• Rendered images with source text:
────────────────

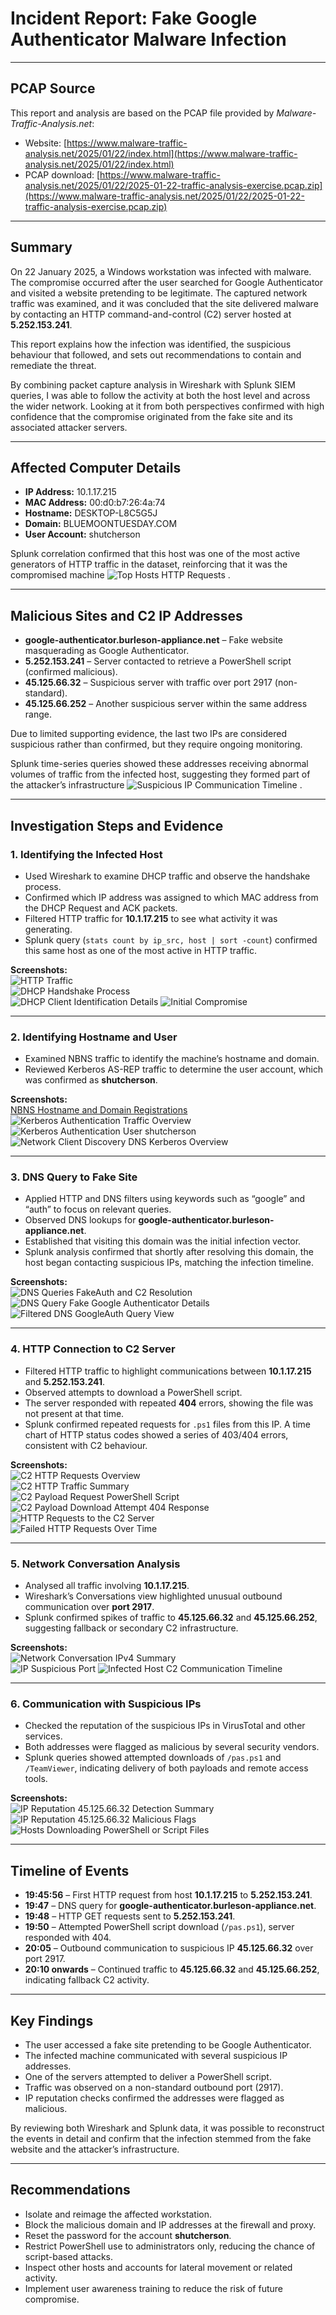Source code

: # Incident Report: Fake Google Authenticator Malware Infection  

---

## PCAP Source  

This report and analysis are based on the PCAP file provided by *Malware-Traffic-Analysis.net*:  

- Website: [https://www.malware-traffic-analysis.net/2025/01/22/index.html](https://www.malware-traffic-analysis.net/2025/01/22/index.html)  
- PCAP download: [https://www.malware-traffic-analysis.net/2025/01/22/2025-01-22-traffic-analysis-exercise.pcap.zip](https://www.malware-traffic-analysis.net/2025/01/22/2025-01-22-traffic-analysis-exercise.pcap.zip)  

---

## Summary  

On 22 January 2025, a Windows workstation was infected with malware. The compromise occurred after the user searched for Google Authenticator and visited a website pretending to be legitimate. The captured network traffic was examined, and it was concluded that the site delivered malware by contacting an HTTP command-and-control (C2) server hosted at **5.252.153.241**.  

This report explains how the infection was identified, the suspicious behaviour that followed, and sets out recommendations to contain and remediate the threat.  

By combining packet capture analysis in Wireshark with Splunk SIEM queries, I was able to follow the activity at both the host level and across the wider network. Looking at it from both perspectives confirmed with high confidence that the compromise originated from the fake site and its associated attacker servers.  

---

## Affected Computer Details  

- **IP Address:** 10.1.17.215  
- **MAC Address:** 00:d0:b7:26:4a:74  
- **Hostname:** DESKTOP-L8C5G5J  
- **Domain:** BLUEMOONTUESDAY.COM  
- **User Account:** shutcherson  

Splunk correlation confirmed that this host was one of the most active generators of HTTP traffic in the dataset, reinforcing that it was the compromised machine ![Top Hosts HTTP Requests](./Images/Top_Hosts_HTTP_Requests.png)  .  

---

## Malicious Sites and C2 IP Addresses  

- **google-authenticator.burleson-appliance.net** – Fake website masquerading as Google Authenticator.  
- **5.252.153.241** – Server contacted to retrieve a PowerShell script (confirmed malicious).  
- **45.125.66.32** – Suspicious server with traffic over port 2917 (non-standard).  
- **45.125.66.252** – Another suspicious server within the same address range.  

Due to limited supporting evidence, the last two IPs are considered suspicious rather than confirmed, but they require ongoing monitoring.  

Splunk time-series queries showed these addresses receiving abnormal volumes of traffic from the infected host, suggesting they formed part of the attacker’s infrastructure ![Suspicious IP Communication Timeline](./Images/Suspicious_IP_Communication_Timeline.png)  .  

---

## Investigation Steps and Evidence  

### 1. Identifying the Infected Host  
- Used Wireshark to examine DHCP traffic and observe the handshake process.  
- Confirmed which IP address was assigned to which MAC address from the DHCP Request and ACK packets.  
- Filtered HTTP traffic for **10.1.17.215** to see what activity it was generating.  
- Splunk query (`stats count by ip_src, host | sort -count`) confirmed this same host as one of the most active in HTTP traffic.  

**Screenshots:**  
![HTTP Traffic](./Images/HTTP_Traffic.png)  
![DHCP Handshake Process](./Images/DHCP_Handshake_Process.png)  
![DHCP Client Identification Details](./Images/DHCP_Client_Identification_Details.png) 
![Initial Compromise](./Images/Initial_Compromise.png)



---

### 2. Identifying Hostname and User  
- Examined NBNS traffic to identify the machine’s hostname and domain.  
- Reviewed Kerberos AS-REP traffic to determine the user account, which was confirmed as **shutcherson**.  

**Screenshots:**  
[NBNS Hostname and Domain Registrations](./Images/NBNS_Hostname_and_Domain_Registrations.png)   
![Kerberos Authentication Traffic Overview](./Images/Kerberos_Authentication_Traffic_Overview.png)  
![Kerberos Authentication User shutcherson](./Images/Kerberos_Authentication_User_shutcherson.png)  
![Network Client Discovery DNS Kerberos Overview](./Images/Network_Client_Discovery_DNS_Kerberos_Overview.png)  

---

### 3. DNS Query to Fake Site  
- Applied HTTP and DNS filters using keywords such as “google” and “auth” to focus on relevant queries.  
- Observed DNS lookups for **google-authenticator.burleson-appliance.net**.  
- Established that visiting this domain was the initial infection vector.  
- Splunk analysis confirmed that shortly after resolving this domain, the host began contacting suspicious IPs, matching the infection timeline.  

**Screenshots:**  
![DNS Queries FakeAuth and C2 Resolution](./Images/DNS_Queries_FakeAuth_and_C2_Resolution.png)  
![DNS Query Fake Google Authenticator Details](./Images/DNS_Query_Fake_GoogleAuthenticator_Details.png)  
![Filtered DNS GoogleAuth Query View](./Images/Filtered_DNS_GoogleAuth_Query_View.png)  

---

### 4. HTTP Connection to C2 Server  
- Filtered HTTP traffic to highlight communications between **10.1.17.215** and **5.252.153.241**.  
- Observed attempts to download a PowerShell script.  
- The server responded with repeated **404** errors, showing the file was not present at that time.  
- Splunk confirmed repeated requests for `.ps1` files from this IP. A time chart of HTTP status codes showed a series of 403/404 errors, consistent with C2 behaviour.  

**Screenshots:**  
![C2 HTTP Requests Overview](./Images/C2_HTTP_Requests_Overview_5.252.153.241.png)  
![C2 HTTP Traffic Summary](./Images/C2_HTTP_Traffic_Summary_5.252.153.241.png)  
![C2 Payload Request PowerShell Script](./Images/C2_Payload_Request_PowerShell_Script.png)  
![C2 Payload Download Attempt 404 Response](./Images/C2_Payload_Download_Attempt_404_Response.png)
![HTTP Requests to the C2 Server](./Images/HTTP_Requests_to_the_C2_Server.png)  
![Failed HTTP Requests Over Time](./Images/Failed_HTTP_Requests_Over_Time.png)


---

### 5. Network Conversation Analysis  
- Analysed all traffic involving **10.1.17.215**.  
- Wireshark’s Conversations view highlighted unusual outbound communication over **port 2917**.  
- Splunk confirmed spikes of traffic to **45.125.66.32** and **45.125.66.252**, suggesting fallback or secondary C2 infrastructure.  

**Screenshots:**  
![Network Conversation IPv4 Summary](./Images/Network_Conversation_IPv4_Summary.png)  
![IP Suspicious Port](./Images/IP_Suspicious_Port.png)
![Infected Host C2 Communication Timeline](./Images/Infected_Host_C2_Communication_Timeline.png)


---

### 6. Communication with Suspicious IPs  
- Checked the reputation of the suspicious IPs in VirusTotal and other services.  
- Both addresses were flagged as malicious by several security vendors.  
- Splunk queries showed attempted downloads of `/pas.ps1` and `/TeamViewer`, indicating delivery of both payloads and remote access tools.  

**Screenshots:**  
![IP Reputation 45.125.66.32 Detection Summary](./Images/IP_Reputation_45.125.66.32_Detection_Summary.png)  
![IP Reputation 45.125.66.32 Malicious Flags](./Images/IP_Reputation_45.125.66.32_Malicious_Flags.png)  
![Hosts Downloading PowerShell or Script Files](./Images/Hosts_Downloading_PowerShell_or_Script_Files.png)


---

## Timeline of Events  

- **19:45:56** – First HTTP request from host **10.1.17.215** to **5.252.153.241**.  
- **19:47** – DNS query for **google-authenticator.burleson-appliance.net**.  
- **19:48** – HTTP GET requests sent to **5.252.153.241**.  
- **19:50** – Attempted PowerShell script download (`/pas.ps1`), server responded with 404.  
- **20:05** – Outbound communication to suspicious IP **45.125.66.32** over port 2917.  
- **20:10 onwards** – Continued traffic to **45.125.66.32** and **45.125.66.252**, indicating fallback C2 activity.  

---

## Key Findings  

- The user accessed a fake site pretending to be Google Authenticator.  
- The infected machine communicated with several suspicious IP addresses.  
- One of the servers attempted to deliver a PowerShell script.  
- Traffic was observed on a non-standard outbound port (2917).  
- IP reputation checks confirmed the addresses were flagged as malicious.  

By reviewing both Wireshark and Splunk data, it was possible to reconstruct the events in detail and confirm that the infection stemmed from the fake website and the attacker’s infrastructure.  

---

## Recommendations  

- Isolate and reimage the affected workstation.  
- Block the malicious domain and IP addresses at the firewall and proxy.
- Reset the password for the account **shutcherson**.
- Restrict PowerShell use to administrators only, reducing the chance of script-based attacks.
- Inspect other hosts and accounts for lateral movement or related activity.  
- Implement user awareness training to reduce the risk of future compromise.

────────────────

• What the task requires: For this exercise, output exactly the lines above from the line with "Requests Over Time](./Images/Failed_HTTP_Requests_Over_Time.png)" to the line with "Reputation 45.125.66.32 Malicious", counting both, and leave out the rest.

• Answer box:
![Failed HTTP Requests Over Time](./Images/Failed_HTTP_Requests_Over_Time.png)


---

### 5. Network Conversation Analysis  
- Analysed all traffic involving **10.1.17.215**.  
- Wireshark’s Conversations view highlighted unusual outbound communication over **port 2917**.  
- Splunk confirmed spikes of traffic to **45.125.66.32** and **45.125.66.252**, suggesting fallback or secondary C2 infrastructure.  

**Screenshots:**  
![Network Conversation IPv4 Summary](./Images/Network_Conversation_IPv4_Summary.png)  
![IP Suspicious Port](./Images/IP_Suspicious_Port.png)
![Infected Host C2 Communication Timeline](./Images/Infected_Host_C2_Communication_Timeline.png)


---

### 6. Communication with Suspicious IPs  
- Checked the reputation of the suspicious IPs in VirusTotal and other services.  
- Both addresses were flagged as malicious by several security vendors.  
- Splunk queries showed attempted downloads of `/pas.ps1` and `/TeamViewer`, indicating delivery of both payloads and remote access tools.  

**Screenshots:**  
![IP Reputation 45.125.66.32 Detection Summary](./Images/IP_Reputation_45.125.66.32_Detection_Summary.png)  
![IP Reputation 45.125.66.32 Malicious Flags](./Images/IP_Reputation_45.125.66.32_Malicious_Flags.png)  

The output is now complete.